Even if after some time we figured out what was taking down the ES cluster, we still think it is a very costly option for what we need. So we started exploring other approaches and we stumbled on...

The alternative: Clickhouse Database

Clickhouse is an OLAP database. OLAP means On Line Analytical Processing, and it's a synonime for "big data" nowadays. Think of these databases as those that are fast on complex search queries, where data may be huge.

The standard, relational, general purpose databases are called OLTP, that is On Line Transactional Processing. The Transactional here makes a lot of difference, in fact those databases try to preserve data integrity over speed. In this category you may see MySQL, Postgres, etc.

So why Clickhouse was a surprise? Well, for two factors mainly. First, it uses SQL to query data, so we don't have to learn a new query language.

Second, they changed just one thing - the way the data is stored on disk - and this changed everything else.

In traditional relational databases, rows are stored on disk continously. Imagine a Users table. On disk, you'll see that every block contains all the data of a row, like this:

0: <id0> | <name0> | <surname0> | <email0> | <password0> 1: <id1> | <name1> | <surname1> | <email1> | <password1> ...

In Clickhouse, data is stored in a columnar way, so the same data is arranged on disk differently:

<id0> | <id1> | ... | <idN> | <name0> | <name1> | ... | <nameN> ... <password0> | <password1> | ... | <passwordN>

Data of the same column is stored continuously.

This has two big implications:

  • adding new data is not performant. Clickhouses prefers large batches of data instead of sending one object at a time. Data insertion requires more time and data is eventually consistent.
  • querying can be much faster. Disks are phisically optimized to read continuous data, and since data is stored continously, doing aggregations or scans over the table is dramatically faster.

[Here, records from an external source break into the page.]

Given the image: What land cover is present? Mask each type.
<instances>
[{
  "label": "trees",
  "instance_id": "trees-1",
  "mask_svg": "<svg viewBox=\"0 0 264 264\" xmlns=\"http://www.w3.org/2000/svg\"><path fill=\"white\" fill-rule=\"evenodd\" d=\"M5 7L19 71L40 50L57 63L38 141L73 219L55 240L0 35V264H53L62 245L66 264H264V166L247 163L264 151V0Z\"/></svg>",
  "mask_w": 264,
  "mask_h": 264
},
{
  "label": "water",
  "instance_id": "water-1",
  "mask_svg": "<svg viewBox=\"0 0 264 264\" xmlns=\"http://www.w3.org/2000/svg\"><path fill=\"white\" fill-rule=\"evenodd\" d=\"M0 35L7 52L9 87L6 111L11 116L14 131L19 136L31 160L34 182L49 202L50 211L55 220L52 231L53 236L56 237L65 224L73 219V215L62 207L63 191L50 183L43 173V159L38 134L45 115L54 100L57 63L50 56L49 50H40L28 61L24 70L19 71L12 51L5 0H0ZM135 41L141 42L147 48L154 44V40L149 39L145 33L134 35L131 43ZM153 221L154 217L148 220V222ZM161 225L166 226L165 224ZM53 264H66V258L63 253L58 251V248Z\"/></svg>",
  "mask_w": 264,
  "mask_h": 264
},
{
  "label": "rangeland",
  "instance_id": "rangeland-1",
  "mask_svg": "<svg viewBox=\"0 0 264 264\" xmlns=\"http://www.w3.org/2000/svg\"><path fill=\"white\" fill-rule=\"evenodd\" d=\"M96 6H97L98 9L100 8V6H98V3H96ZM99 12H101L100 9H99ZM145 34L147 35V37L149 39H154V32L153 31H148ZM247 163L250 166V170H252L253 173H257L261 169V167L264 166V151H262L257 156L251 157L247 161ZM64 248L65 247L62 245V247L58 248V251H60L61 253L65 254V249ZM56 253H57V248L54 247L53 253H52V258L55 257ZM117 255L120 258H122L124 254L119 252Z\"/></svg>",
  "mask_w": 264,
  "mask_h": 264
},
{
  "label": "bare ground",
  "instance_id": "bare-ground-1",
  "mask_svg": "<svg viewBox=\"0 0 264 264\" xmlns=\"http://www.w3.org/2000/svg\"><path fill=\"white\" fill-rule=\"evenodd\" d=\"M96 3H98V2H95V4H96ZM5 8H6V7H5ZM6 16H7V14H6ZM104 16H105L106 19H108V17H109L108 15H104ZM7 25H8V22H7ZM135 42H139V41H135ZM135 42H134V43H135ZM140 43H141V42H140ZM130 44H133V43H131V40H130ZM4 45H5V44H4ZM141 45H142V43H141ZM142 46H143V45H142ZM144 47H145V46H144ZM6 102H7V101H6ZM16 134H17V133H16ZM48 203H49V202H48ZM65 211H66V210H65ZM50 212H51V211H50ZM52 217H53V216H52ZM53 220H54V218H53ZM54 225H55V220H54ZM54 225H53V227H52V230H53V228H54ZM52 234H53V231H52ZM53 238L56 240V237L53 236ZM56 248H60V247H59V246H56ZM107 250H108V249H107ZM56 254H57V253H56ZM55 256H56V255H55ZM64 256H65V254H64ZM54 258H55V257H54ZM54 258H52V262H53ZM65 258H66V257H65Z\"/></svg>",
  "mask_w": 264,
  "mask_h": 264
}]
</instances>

Another funny thing is that we don't need a whole cluster: just one server, at the moment, is handling the same amount of data that we were storing in a cluster of 8 ES machines. Of course we're not crazy horses and we'll probably set up a replica, don't worry :) But still 2 is less than 8.

So what are the cons?

  • this is not a database for every kind of project. This will not substitute your redis, mysql, or mongo. This is another tool in your toolbox that you may need if you have to do complex queries on big data.
  • This is not a complete replacement for ElasticSearch. ES can do much more and I admit my knowledge of both is very superficial. Be sure to choose the right one for your next project!

I am still in the first stage of meeting this DB so don't ask complex questions, I may not have the answers yet. Probably I will also not have the real chance to get my hands dirty because of my role in my team (frontendish fullstackish guy). Let me know if you use it and what are your impressions!